Чем короче был промежуток между схватками, тем больше ей нужно было прилагать усилий, чтобы быть в сознании.

— Позови Элайу. Хочу видеть его перед смертью.

Повитуха посмотрела в почти стеклянные глаза роженицы, она знала этот взгляд, поэтому не спорила. Эн (так обращались к верховному жрецу) жил в противоположном крыле храма, она боялась, что не успеет. Но никого послать было нельзя, это могло вызвать подозрения. Главный жрец не имел права видеть, как земные женщины рожают.

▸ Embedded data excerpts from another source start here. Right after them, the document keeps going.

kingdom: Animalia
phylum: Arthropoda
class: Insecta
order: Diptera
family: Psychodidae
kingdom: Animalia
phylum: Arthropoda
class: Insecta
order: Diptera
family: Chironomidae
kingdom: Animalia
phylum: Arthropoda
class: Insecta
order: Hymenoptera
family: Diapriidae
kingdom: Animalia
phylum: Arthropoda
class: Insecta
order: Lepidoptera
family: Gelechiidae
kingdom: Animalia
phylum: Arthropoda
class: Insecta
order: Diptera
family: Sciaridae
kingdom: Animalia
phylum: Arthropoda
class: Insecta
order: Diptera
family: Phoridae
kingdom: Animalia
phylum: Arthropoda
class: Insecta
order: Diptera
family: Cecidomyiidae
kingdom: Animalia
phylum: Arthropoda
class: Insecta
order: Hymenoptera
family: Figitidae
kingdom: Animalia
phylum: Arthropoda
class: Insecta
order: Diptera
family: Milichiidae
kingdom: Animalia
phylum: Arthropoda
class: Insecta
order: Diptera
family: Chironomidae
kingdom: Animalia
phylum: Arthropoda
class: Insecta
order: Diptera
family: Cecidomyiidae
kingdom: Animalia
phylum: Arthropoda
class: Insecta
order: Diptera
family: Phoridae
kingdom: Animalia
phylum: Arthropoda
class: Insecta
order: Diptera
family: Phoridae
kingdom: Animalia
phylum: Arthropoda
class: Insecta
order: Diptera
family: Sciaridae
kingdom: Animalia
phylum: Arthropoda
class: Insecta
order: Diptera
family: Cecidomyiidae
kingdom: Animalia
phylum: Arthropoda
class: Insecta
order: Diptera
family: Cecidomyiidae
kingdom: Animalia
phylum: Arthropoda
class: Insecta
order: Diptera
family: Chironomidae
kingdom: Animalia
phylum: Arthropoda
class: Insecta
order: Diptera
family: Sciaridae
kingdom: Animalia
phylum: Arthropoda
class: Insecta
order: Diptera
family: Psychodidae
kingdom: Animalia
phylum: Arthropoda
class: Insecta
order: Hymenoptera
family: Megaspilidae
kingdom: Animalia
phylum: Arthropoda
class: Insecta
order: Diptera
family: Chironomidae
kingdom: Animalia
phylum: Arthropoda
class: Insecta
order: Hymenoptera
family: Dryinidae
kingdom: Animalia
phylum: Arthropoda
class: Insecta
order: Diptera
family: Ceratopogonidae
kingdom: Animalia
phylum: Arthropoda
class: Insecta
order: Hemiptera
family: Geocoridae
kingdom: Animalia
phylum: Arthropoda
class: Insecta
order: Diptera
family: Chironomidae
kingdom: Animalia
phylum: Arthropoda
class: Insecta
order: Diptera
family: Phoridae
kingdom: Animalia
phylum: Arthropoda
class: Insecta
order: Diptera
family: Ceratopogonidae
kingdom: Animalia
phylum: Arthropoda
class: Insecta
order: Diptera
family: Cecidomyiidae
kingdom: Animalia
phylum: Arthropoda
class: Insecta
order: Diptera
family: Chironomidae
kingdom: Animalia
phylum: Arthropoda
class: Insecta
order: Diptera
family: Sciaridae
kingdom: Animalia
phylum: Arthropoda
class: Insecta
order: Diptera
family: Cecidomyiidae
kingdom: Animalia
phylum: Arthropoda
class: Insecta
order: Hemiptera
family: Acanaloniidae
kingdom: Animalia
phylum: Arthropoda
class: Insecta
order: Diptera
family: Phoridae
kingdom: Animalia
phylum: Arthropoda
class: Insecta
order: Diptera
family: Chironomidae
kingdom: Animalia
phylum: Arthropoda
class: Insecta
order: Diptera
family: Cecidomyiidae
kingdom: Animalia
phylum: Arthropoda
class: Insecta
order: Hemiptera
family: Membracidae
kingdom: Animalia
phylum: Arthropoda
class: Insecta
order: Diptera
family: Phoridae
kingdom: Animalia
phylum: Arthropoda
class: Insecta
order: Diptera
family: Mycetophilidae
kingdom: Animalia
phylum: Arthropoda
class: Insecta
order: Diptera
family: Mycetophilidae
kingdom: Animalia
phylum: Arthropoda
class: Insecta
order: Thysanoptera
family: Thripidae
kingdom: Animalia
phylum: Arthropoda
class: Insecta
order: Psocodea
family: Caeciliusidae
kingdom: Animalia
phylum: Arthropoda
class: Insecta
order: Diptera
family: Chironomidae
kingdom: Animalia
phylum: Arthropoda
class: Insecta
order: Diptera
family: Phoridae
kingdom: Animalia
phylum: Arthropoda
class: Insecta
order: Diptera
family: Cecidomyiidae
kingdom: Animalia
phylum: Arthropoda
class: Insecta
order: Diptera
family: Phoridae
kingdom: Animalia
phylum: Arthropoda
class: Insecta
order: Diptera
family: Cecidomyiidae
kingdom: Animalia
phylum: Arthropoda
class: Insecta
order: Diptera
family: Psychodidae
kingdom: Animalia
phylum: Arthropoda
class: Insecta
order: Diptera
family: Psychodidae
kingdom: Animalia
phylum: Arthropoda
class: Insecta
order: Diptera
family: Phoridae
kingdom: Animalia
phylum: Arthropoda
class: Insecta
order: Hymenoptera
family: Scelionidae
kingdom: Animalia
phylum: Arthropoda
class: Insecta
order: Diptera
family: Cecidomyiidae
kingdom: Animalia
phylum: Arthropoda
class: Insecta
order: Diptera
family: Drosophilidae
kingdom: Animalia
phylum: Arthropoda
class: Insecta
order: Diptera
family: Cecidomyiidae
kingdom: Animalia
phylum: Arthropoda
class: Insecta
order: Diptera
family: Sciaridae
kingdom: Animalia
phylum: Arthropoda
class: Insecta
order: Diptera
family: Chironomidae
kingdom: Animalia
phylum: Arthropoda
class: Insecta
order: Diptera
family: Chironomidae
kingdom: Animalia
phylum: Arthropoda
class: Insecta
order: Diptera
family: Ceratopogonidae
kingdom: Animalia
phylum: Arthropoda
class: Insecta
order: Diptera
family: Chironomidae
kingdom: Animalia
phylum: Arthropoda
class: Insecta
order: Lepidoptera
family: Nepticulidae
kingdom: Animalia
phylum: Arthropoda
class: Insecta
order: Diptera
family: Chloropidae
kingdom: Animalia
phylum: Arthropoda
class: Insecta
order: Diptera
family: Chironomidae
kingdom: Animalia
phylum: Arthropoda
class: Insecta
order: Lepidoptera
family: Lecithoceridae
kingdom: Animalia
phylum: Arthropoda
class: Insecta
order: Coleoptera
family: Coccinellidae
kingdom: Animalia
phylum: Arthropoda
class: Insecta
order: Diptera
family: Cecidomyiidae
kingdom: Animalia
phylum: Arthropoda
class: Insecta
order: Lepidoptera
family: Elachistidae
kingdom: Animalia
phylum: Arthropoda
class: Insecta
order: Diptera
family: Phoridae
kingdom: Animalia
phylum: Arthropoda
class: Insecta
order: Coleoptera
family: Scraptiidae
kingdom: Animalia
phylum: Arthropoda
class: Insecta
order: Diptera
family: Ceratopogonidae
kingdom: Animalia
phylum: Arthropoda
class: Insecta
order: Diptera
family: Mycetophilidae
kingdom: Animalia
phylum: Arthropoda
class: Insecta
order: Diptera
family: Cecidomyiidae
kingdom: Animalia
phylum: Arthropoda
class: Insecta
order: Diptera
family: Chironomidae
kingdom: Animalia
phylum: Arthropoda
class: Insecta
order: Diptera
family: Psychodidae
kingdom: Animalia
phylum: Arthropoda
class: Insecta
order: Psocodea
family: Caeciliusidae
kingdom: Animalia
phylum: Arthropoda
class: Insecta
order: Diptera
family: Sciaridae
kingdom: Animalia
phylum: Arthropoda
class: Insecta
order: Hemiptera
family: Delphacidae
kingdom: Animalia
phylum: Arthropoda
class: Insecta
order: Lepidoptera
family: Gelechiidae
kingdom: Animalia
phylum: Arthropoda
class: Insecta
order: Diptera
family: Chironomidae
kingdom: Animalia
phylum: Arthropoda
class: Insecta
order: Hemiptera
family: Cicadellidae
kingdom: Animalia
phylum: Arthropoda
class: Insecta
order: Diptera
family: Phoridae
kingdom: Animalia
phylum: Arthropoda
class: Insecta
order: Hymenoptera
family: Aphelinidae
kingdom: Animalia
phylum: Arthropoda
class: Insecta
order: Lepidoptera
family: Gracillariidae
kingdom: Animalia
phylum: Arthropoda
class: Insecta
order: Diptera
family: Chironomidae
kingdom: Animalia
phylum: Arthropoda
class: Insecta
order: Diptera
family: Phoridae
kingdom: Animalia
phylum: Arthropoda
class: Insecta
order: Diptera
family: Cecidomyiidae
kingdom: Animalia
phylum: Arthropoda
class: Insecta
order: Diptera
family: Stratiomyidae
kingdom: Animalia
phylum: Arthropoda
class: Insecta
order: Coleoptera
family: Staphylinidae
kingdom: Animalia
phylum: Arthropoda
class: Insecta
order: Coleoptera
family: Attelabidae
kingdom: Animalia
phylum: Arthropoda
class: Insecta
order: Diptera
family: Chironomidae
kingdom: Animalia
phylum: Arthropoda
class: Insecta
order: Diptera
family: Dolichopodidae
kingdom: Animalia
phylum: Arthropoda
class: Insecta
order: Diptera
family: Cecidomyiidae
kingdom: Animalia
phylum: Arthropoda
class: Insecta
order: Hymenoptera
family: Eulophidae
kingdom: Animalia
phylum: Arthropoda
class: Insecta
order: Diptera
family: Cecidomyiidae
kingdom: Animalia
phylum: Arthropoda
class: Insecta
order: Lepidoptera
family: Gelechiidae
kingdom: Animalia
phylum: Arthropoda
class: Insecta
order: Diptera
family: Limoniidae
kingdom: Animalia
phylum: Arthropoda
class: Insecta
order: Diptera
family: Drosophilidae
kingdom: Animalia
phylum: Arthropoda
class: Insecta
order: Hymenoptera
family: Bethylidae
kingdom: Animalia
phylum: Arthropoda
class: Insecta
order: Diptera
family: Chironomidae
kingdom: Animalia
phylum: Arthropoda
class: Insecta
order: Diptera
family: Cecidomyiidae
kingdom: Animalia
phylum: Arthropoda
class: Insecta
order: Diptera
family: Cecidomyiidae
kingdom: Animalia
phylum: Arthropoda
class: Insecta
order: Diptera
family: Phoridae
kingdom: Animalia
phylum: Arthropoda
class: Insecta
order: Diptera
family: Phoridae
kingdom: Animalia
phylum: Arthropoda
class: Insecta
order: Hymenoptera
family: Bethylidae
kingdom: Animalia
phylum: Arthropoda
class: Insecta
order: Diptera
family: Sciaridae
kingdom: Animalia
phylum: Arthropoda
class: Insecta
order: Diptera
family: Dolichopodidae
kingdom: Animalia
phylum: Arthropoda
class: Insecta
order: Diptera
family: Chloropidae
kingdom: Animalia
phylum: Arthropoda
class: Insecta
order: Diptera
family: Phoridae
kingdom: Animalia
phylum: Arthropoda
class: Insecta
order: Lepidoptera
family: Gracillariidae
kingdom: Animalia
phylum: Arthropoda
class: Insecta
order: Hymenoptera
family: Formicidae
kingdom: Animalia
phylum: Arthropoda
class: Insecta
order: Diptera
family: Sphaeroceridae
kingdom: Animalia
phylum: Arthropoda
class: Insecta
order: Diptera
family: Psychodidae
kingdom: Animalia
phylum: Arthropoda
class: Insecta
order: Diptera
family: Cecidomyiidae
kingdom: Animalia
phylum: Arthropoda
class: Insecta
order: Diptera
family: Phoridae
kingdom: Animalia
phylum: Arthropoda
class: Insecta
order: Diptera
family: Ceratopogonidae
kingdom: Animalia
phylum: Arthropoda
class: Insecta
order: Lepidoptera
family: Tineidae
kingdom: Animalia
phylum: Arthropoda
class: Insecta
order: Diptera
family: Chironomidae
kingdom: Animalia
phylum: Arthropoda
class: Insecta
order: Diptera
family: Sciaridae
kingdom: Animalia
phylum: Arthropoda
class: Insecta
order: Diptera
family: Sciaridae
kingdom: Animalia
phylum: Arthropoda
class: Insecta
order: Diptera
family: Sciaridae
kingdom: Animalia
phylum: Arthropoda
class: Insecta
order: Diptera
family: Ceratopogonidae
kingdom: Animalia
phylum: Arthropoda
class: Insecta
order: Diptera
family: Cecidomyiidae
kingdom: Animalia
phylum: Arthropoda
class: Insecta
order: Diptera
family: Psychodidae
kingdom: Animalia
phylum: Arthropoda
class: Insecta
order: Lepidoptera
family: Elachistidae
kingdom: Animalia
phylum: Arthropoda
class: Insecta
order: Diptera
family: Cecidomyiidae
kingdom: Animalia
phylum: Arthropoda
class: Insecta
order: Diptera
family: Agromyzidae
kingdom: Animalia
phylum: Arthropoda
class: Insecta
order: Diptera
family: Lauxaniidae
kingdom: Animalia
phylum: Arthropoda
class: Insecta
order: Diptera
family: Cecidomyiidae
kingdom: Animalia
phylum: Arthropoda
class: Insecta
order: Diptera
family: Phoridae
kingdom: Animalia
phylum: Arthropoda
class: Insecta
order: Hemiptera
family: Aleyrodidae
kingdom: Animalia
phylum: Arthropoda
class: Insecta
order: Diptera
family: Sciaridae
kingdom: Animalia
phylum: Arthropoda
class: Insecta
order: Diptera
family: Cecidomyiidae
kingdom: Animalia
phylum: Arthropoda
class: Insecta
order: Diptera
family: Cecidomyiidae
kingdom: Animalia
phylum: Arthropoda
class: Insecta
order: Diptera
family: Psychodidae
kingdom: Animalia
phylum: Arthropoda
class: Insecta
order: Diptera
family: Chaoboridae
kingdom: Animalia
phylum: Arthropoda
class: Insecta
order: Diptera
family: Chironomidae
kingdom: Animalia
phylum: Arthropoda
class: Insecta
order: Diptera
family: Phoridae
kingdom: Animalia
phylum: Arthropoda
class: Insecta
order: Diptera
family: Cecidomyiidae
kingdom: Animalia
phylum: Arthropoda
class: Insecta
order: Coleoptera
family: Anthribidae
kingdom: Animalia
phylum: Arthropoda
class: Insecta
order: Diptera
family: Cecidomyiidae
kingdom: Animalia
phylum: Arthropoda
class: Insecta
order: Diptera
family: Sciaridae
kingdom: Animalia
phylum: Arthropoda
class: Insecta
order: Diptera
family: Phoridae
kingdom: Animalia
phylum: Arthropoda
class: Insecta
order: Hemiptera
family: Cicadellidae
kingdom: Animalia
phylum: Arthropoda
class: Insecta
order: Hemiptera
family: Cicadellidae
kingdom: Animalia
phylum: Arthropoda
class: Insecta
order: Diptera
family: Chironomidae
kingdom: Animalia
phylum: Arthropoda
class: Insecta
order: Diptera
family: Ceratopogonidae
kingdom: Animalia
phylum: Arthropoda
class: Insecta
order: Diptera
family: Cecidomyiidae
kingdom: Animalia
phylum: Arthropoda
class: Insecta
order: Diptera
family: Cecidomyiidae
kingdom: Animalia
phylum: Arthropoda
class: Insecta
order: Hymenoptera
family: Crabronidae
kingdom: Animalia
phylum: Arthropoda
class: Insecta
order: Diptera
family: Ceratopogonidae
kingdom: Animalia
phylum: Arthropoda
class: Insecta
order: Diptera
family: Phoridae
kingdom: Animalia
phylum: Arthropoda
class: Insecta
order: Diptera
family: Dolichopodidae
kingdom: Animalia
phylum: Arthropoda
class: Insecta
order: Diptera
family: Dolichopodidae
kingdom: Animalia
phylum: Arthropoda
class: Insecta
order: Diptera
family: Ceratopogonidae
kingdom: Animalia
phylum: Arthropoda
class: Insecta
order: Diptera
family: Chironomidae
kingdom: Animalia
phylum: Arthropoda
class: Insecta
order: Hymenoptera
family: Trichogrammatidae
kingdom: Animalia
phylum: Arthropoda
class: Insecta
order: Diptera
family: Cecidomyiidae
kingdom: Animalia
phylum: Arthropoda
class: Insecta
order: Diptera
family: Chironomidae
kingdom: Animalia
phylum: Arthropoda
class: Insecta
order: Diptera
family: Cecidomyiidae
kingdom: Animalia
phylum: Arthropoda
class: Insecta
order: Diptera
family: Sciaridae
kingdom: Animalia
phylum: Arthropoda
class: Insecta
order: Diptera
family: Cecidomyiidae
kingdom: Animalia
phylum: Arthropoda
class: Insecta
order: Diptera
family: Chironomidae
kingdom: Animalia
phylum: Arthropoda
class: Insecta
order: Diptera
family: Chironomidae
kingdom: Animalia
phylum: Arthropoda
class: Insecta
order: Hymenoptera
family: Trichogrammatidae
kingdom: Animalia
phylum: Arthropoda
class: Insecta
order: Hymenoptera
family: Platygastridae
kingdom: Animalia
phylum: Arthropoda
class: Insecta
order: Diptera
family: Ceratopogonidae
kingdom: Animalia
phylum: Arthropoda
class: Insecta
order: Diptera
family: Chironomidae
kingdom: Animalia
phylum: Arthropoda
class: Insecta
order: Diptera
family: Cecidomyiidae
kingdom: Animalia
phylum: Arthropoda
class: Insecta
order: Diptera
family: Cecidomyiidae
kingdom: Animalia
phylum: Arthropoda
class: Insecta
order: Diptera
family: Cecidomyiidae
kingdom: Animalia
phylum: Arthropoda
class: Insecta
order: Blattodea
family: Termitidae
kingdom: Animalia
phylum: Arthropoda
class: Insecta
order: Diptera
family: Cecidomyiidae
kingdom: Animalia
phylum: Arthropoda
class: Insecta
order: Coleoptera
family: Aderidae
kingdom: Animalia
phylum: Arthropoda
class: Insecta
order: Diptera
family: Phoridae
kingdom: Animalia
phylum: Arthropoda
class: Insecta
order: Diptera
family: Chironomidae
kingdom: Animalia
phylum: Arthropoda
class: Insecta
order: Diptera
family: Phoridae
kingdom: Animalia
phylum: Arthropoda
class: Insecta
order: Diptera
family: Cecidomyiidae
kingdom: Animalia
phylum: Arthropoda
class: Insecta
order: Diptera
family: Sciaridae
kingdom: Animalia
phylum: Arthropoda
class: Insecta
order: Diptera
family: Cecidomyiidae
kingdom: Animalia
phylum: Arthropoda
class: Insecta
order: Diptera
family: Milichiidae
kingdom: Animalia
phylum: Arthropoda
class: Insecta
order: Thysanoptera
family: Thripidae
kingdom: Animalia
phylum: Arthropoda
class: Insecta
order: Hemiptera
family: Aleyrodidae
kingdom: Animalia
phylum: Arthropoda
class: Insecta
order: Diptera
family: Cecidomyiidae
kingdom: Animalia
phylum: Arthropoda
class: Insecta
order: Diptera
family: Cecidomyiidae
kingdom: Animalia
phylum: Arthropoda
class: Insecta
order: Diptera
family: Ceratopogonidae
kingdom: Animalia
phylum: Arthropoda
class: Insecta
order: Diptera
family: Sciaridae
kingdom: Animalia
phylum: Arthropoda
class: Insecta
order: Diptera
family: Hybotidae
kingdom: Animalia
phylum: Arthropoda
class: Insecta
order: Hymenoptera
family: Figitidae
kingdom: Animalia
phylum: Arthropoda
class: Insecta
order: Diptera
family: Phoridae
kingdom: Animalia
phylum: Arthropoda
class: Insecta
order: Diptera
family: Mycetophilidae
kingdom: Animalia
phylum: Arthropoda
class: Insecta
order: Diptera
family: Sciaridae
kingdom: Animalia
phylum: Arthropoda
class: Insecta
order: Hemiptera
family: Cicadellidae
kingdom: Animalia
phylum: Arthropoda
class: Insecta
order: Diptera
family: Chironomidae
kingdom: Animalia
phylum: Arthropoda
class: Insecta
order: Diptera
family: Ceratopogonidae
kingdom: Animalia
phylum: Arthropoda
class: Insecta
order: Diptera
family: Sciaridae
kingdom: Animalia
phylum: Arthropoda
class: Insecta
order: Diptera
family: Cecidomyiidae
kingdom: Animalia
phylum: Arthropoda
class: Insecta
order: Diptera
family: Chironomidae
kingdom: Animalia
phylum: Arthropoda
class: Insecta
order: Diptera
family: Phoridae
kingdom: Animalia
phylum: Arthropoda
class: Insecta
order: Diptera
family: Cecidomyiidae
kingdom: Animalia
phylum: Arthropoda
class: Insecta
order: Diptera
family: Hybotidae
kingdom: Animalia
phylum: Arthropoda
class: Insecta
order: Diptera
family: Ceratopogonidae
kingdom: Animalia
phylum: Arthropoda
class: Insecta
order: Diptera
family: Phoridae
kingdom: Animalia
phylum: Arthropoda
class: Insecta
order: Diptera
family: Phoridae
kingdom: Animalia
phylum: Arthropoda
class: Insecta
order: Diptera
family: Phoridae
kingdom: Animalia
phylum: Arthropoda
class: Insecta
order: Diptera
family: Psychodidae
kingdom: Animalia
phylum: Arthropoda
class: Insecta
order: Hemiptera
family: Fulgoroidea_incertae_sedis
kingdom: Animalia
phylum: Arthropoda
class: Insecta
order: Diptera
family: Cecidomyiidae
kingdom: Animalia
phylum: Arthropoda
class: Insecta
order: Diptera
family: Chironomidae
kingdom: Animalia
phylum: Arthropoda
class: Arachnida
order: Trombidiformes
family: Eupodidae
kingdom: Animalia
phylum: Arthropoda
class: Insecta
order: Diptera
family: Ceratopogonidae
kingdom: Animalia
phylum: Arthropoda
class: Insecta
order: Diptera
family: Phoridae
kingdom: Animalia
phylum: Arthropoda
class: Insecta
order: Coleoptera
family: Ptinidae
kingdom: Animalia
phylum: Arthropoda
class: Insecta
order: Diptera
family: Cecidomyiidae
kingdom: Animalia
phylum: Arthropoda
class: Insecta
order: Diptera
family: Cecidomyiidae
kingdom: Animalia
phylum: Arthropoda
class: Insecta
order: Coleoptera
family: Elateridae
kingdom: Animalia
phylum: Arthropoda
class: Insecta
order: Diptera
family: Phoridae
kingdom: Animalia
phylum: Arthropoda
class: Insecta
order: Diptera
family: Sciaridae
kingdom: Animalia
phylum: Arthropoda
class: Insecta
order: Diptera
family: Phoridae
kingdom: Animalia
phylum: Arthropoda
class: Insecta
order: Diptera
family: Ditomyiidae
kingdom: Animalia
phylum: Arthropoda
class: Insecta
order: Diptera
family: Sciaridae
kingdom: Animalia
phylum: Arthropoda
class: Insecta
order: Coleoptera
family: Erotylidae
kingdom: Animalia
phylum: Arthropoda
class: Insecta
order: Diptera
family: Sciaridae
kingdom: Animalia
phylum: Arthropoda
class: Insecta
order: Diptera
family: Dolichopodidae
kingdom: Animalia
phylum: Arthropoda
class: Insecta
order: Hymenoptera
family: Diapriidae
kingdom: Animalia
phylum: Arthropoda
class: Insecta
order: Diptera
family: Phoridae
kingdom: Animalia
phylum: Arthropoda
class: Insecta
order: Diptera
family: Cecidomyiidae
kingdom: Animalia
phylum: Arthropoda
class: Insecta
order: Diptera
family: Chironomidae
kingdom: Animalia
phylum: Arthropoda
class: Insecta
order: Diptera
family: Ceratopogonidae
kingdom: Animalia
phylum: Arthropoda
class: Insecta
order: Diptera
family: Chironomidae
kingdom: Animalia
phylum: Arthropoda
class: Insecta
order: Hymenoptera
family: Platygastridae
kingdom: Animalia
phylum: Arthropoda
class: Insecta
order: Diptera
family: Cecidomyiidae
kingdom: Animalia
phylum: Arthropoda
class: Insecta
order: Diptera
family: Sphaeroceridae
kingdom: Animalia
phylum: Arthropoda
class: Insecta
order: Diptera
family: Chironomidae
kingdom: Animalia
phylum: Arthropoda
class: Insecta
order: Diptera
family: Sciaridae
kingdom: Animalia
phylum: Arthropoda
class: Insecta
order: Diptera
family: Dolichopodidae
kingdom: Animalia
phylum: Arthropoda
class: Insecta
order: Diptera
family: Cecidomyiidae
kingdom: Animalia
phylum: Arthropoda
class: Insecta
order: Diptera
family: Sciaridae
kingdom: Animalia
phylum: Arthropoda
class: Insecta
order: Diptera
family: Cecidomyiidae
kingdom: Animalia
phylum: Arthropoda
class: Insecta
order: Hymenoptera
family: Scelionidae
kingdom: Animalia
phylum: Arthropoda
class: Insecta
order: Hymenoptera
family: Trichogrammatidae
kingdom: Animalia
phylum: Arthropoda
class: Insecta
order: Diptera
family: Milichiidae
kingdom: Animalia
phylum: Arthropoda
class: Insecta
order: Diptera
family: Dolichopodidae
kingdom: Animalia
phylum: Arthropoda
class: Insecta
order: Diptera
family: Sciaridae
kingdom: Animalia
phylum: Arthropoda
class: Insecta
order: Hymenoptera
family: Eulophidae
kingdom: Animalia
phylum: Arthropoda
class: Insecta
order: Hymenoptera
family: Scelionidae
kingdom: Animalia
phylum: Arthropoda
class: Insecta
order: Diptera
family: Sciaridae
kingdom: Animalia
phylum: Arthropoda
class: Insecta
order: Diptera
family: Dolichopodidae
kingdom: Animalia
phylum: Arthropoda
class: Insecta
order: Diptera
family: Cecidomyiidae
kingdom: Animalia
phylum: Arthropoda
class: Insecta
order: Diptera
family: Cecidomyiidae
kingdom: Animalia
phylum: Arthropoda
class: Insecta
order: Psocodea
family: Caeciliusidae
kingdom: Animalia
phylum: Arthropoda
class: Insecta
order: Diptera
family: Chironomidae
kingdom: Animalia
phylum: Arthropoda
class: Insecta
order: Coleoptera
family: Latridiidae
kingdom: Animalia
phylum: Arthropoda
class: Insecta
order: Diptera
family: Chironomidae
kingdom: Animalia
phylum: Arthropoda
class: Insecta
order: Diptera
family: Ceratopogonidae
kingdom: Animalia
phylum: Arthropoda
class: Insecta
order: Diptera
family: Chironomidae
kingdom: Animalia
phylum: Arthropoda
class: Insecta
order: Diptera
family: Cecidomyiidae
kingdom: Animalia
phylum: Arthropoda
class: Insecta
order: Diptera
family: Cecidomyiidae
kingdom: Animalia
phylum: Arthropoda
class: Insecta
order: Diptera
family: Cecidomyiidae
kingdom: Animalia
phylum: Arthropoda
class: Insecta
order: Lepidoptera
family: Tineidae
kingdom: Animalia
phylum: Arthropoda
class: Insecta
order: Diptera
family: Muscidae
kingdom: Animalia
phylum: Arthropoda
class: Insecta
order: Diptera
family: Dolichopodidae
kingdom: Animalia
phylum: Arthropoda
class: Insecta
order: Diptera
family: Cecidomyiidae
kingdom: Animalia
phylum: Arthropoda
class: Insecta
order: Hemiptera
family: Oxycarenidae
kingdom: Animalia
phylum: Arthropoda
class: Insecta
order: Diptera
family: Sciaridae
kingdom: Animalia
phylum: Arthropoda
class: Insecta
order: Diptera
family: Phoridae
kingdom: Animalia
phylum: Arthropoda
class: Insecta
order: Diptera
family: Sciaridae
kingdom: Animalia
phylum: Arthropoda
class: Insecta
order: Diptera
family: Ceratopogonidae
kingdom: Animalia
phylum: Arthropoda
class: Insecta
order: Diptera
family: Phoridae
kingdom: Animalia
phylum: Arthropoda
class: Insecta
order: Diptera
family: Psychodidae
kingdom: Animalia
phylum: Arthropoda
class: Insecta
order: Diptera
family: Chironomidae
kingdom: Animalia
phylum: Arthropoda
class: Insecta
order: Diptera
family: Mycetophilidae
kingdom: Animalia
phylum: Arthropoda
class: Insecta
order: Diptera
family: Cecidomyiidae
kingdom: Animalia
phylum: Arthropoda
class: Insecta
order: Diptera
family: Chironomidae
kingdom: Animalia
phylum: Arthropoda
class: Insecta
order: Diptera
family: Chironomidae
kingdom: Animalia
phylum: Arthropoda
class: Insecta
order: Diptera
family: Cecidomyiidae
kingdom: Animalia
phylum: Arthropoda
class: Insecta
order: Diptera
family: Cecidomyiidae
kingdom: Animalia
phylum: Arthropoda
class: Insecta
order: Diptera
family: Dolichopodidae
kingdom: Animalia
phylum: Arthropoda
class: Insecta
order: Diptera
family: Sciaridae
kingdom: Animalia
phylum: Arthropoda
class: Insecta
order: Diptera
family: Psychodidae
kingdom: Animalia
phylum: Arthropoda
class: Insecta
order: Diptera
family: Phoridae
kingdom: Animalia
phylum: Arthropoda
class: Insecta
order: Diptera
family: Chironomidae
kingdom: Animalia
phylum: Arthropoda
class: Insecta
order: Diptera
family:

— Иди, иначе я поползу туда сама.

Уже немолодые ноги жрицы-повитухи бежали как никогда быстро и в то же время тихо. Как будто ей опять было 16, и она снова кралась по этим узким коридорам, подслушивая, не творится ли чего непристойного за какой-то из дверей.

— О великий Эн, она умирает. И простите, что я без приглашения, но…

Жрец выбежал, ничего не сказав и не закрыв дверь. Его большое могучее тело разрывало собою пространство бесконечных коридоров. И не прошло и пары минут, как он ворвался в келью Ашеры.

Он сел рядом, она посмотрела на него глазами, полными тоски и боли. Такие глаза обычно были у священных коров, которых забивали в честь богини Иштар, когда молот был уже занесен над их мордой.

— Прости меня. Я и тебя убил. Глупый, маленький барашек. Я хотел тебя оберегать, не получилось. Ты меня связывала с ней, с Эльмештум.